PEGGY SPELLMAN HOEY
Years of radiation treatment and medication destroyed Amanda Salerno’s teeth until Wading River dentist Jeffrey Fox donated a smile makeover recently. The doctor donated $25,000 worth of dental work to Ms. Salerno.
Medical assistant Amanda Salerno flashed a wide grin after her shift at the North Country Road Medical Complex ended Tuesday evening.
And she had every reason to. The bubbly 29-year-old was showing off her new smile — the result of extensive dental work required to repair her teeth, which were damaged by side effects of treatment for a benign pituitary gland tumor. Ms. Salerno came very close to never smiling again, but for Dr. Jeffrey Fox’s “Free Smile” program, a yearly event in which his office picks one candidate who requires extensive dental work they cannot afford.
“I feel like my old self again,” said Ms. Salerno, who lives with her husband, Michael, in North Shirley. “I feel like I have a fresh new start.”
Ms. Salerno traveled a long road before reaching the point where she could start over. Diagnosed with a benign pituitary tumor at age 22, she became very ill quickly and could not return to Suffolk Community College, where she’d been taking psychology classes. Over the past seven years, she said, she feels like she’s been on a roller coaster with rounds of surgeries and radiation and pain management treatments leaving her somewhat disabled. But the coin flipped when she began working three doors from Dr. Fox’s office in Wading River, Ms. Salerno explained.
“I think everything happens for a reason,” she said.
Sarah Fox, the dentist’s wife and business manager, said it’s been a tradition at the practice to give a free smile away at Christmas, but due to scheduling conflicts there wasn’t enough time last December. Ms. Fox first met Ms. Salerno when she came in as an emergency patient and helped review her treatment plan. Most dentists would have extracted her teeth and given her dentures, but Ms. Fox said she wasn’t about to let that happen.
“I went home and I just said to [Dr. Fox] that this needs to be our free smile,” Ms. Fox said. “It’s sad. A 28-year-old woman should not have teeth like that.”
Dr. Fox first began restoring smiles for free about 20 years ago as a way of giving back to community members who were about to lose their teeth because finances were standing in the way. Over the years, he said, he’s restored about 50 smiles — donating the time and lab fees — without any financial benefit to himself.

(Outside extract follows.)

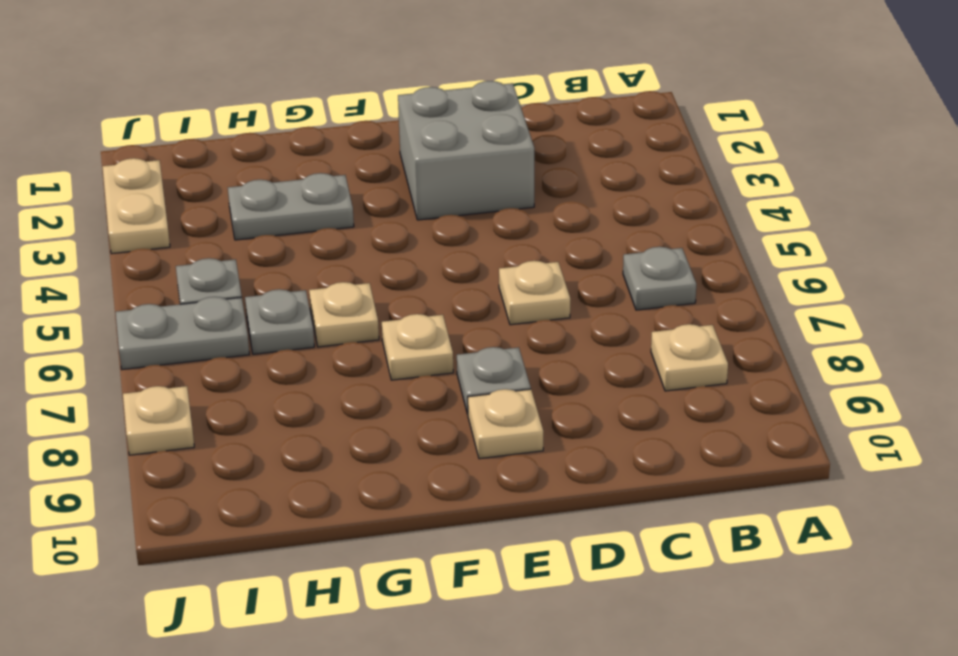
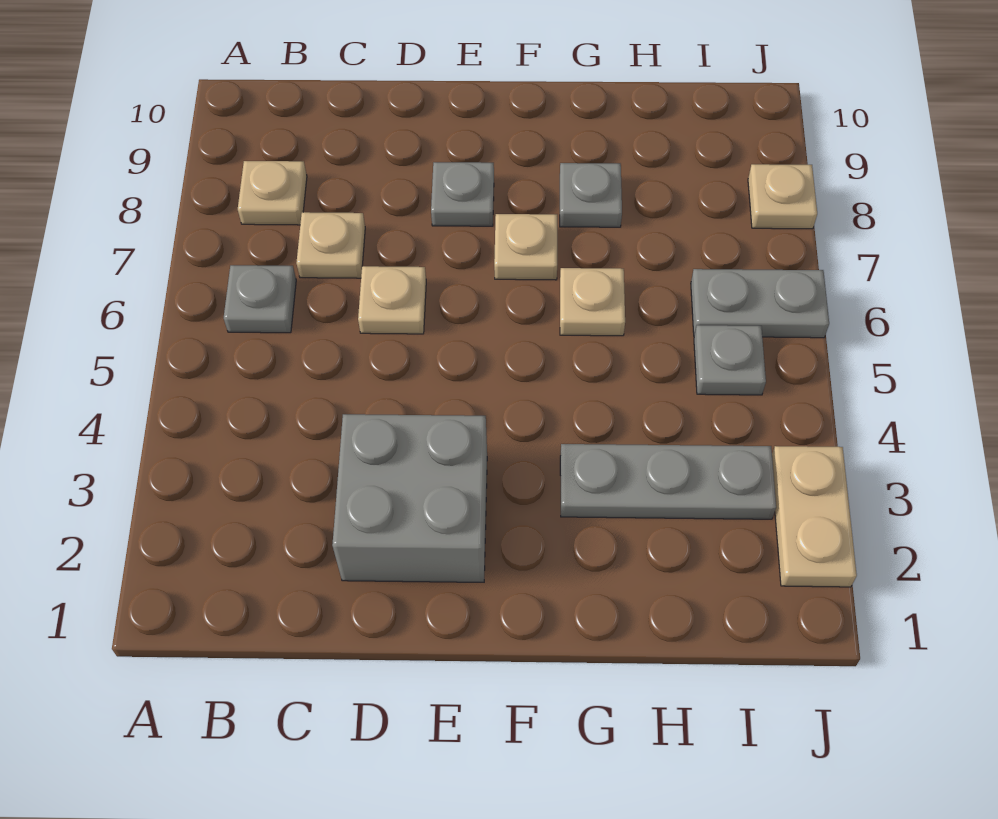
tan 1x1 plate [468,389,543,459] -> tan 1x1 plate moved to [296,212,365,278]
grey 1x2 plate [228,173,354,240] -> grey 1x3 plate [560,444,776,519]
grey 1x1 plate [245,289,314,354] -> grey 1x1 plate moved to [560,163,622,227]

“I make it a special goal to try to get the word out around the holidays in December,” Dr. Fox said. “I’ll find a case here or there where I’ll feel some obligation to help. It’s kind of like my giveback to the community. It generates a lot of good will.”
Dr. Fox said he estimated Ms. Salerno required about $25,000 worth of dental work when she first came to him, noting that she could not smile because of the breakage and decay. It’s something that Ms. Salerno said destroyed her confidence, because she wondered if others ever judged her on her appearance.

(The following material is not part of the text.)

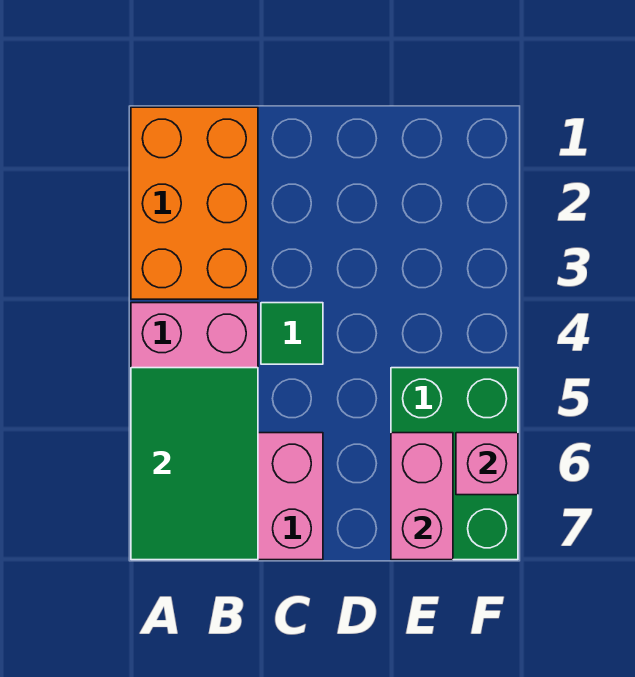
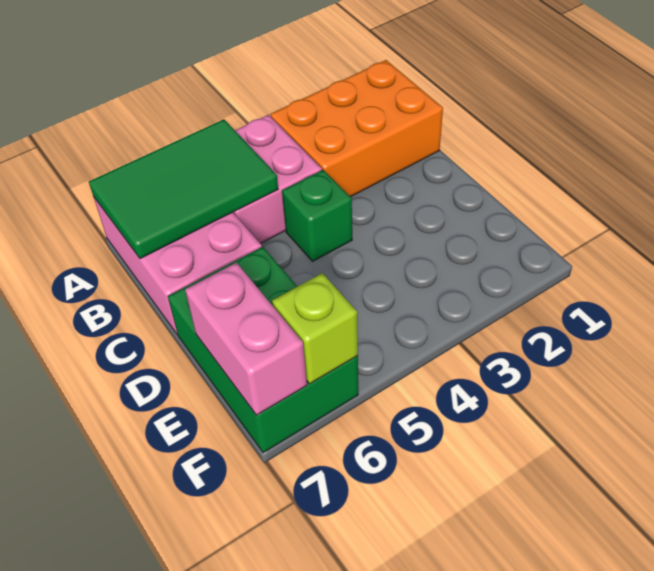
green 1x1 tile [261,303,323,364] -> green 1x1 brick [282,170,352,261]
green 2x3 brick [391,368,518,560] -> green 2x3 brick turned to [168,247,358,453]
pink 1x2 brick [391,433,453,560] -> pink 1x2 brick turned to [185,263,307,415]
pink 1x1 brick [456,433,518,495] -> lime 1x1 brick [272,273,358,384]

“I’ve always kind of slipped in a sentence about why I had breakage,” Ms. Salerno said, covering her mouth with one hand. “I used to hide like this. I played it off really well.”

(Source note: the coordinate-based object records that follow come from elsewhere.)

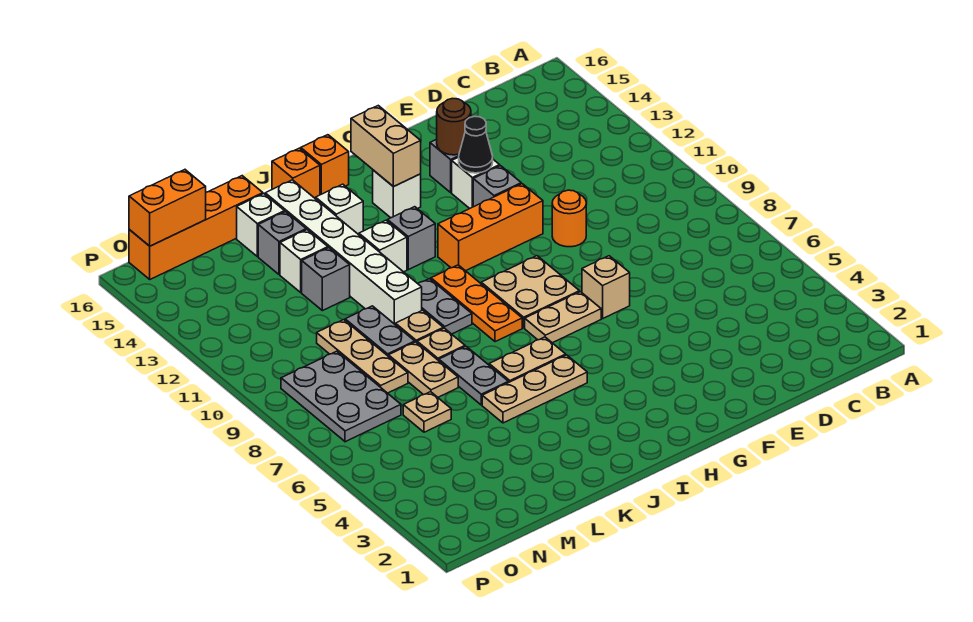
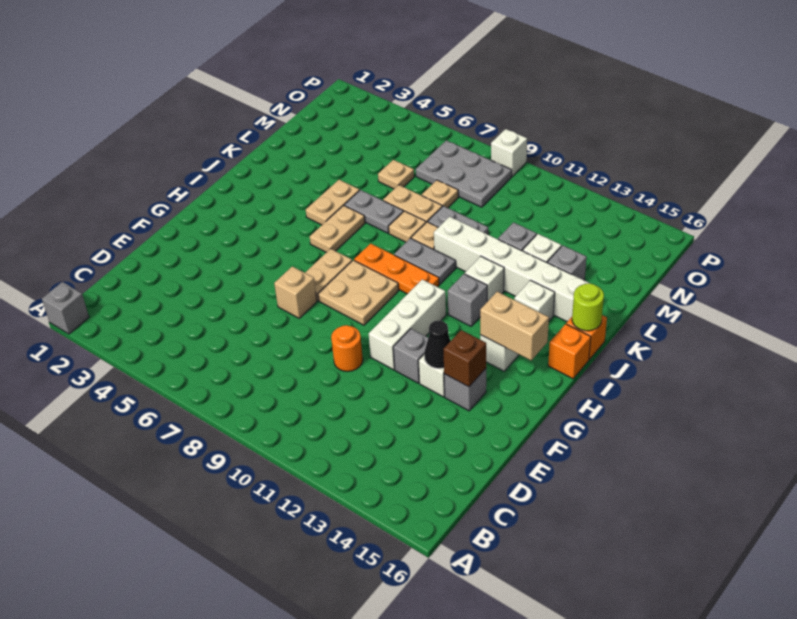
none -> grey 1x1 brick [42,282,89,334]
orange 1x3 brick [438,184,543,271] -> white 1x3 brick [369,279,446,370]
brown 1x1 round brick [437,98,471,155] -> brown 1x1 brick [443,330,486,387]
tan 1x3 plate [482,355,587,423] -> tan 1x2 plate [306,180,360,225]
none -> lime 1x1 round brick [572,283,604,331]
white 1x1 brick [237,194,285,257] -> white 1x1 brick moved to [491,129,527,176]
orange 1x4 brick [129,176,263,279] -> none
tan 1x3 plate [317,320,408,393] -> tan 1x1 plate [422,180,458,208]
orange 1x2 brick [129,170,206,246] -> none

Dr. Fox found a way to bring Ms. Salerno out of her shell, but it wasn’t easy. For starters, she required six root canals, three tooth extractions and a bridge on the upper portion of her mouth. The permanent porcelain bridge was placed a few weeks ago, thus completing the upper portion of her smile. Dr. Fox said he’s in the process of working on the bottom teeth.
“It’s pretty dramatic,” he said.
Ms. Salerno recalled first looking in the mirror at the results with a glint of tears in her eyes.
“When Dr. Fox gave me the mirror to look at myself, I started to cry,” she said. “All of my emotions came out in my hand.”